Kairosoft’s Ninja Village is that type of tearjerker that I’m talking about. Set in ancient Japan, it it is a city simulation set during the period of feudalism. It’s craftily set as a unification adventure that involves ninja clans, so in one swoop, I was getting some awesome backstory angles to work with.
Yes, the game came with retro looks, down the pleasant (for me) shaky movements and blended color. I liked the detail the developer put into creating a fun-looking environment.
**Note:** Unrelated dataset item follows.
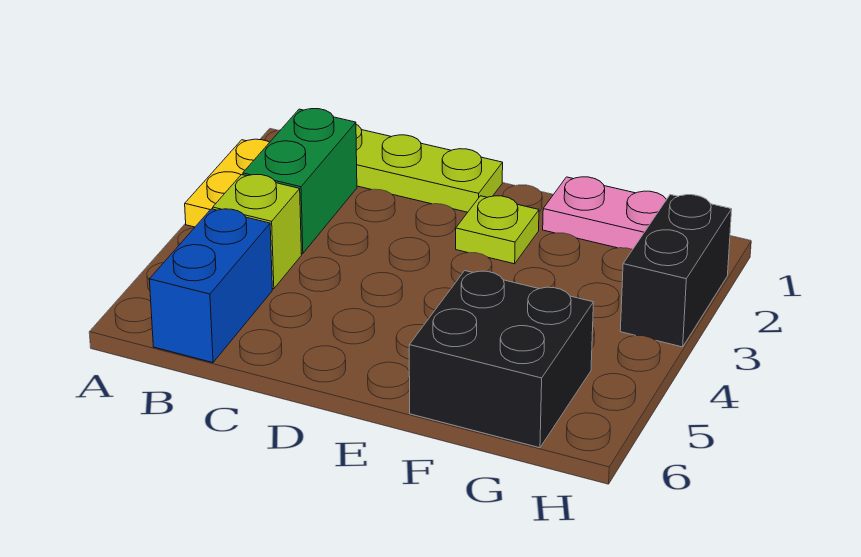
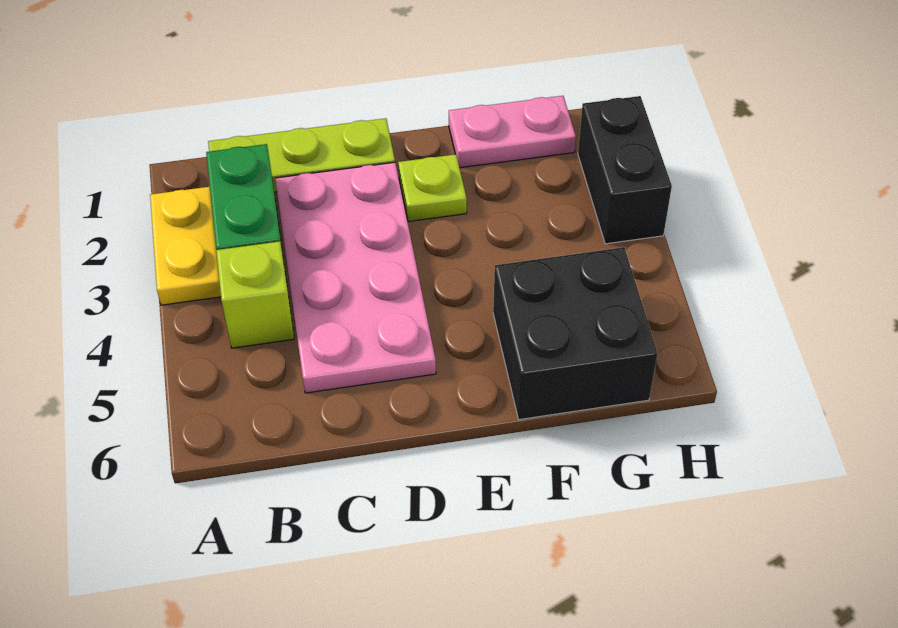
blue 1x2 brick [149,209,272,363] -> none
none -> pink 2x4 plate [275,162,436,393]

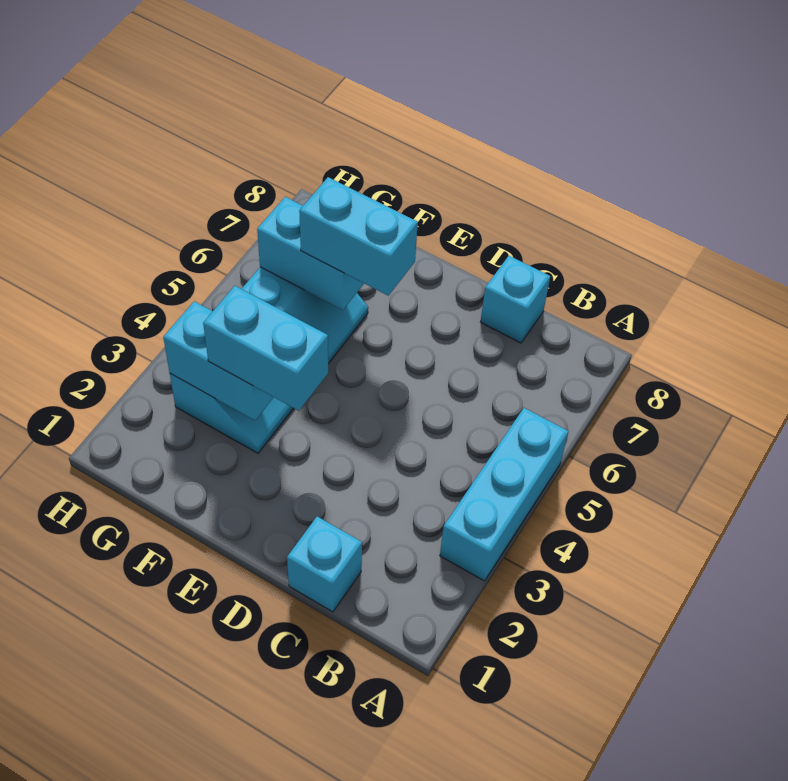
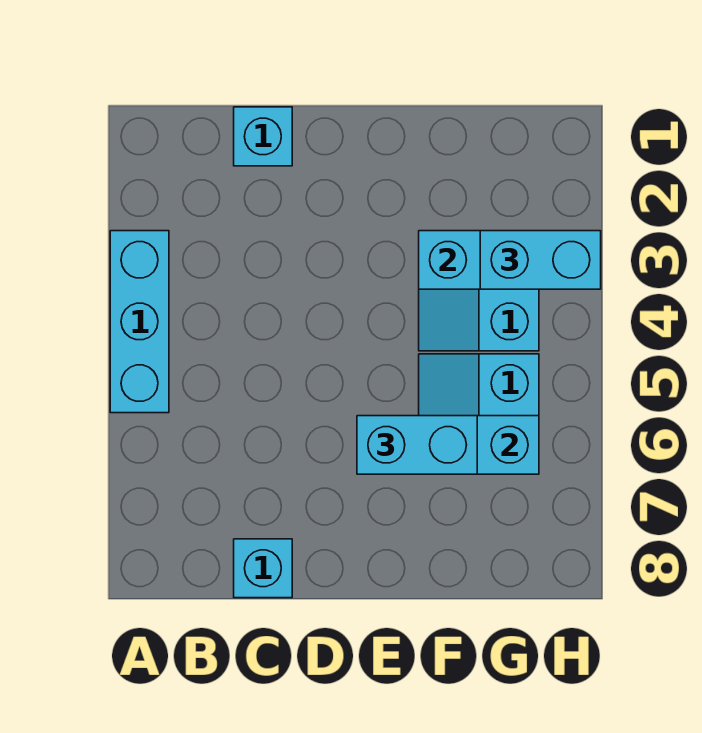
cyan 1x2 brick [203,286,328,411] -> cyan 1x2 brick moved to [480,231,601,289]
The gameplay was a potent mix of civilization simulation and domination principles. Frankly, I really enjoyed the intricate nature of this title. Its game engine was pretty cool, and a lot of thought seemed to have been put into the basic logic. I was responsible for training and upkeep of my ninja warriors. A key component of this was the ability to manage my non-infinite resources. First, I had to do stimulate basic commerce to increase my funds; villagers needed food, and food also brought valuable cash when sold to merchants. I was able to build industry like farms and also able to build infrastructure for my growing clan.
Eventually, I received info that adjoining lands were available to be raided. I selected the troops I needed for battle, and then we got down.
The battles were nicely animated, with victory and losses clearly denoted. I thought that attaching a visual piece to the battle simulations was a nice touch. Victories invariably swelled our numbers, and more funds had to be expended to develop captured lands and to house new villagers. I had to train and equip my villagers with better weapons, because the other clans started getting so much better.
Acquired land and villages were generally useful assets too. The in-game tutorial notes helped a great deal, and navigation made sense after a while. I though the control mechanism was a bit “heavy” and I could have probably done without the music, but it could be toggled and I still think everything fit well together.
All in all, it was a fascinating trip with plenty of play that can be enjoyed across generations.